Se puso a buscar más pistas y vi las linternas de Lacey y de Ben metiéndose por un Agujero de Trol, pero yo me quedé en el despacho imaginándome a Margo. Pensé en ella yendo a edificios abandonados con aquellos tipos, cuatro años mayores que ella. Aquella era la Margo a la que había visto. Pero la que se quedaba en los edificios no era la Margo que siempre había imaginado. Mientras todos los demás salen a explorar, a hacer fotos y a saltar por las paredes, Margo se sienta en el suelo a escribir.
—¡Q! ¡Tenemos algo! —gritó Ben desde la puerta.
Me sequé el sudor de la cara con las dos mangas y me agarré a la mesa para levantarme. Crucé la sala, gateé por el Agujero de Trol y me dirigí hacia las tres linternas que recorrían la pared por encima de la moqueta enrollada.
—Mira —dijo Ben trazando un cuadrado en la pared con el foco—. ¿Te acuerdas de los agujeritos que nos comentaste?
—Sí.
—Deben de haber sido cosas clavadas aquí —dijo Ben—. Por el espacio que hay entre los agujeros, creemos que postales o fotos que quizá se llevó al marcharse.
—Sí, puede ser —le contesté—. Ojalá encontráramos la libreta de la que ha hablado Gus.
—Sí. Cuando lo ha dicho, he recordado esa libreta —dijo Lacey. El foco de mi linterna le iluminaba solo las piernas—. Siempre llevaba una encima. Nunca la vi escribiendo, pero supuse que era una agenda o algo así. Vaya, nunca le pregunté por esa libreta. Me he cabreado con Gus, que ni siquiera era amigo suyo, pero ¿alguna vez le pregunté algo yo?
—De todas formas, no te habría contestado —le dije.
No era honesto fingir que Margo no había participado en su propia confusión.

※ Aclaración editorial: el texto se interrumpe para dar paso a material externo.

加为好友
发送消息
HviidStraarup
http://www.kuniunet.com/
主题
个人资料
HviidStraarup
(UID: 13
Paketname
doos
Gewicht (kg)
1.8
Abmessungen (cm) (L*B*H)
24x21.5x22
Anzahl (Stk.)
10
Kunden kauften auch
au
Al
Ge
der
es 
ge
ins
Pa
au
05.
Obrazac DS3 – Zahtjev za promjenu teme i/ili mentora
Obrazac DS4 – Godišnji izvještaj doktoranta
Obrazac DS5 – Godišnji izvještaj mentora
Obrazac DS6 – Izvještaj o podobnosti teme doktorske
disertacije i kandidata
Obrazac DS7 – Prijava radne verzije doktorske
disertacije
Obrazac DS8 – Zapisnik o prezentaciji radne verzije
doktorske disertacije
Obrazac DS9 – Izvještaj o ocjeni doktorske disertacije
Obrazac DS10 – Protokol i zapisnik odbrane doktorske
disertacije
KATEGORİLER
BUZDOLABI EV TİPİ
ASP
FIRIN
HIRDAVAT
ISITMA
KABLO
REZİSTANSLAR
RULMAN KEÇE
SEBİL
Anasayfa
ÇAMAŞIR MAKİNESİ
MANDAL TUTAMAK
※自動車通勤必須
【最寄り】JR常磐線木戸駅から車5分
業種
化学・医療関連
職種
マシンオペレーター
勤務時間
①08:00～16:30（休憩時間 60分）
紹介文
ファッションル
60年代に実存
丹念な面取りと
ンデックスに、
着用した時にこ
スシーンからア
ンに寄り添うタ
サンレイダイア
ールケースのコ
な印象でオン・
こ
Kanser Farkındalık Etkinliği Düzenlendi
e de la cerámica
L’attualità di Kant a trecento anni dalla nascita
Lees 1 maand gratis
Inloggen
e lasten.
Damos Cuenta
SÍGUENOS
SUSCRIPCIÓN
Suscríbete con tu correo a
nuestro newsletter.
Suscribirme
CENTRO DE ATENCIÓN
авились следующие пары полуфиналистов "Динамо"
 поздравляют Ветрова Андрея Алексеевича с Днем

Seguimos dando vueltas por allí durante una hora, y justo cuando estaba convencido de que habíamos hecho el viaje en balde, mi linterna pasó por los folletos que estaban colocados en forma de casa la primera vez que entramos. Uno de los folletos era de Grovepoint Acres. Esparcí los demás conteniendo la respiración. Corrí a buscar mi mochila, que estaba al lado de la puerta, volví corriendo con un boli y una libreta, y anoté los nombres de todas las urbanizaciones que aparecían en los folletos. Reconocí una de inmediato: Collier Farms, una de las dos urbanizaciones de mi lista a las que todavía no había ido. Terminé de copiar los nombres y volví a meter la libreta en la mochila. Llamadme egoísta, pero si la encontraba, prefería hacerlo yo solo.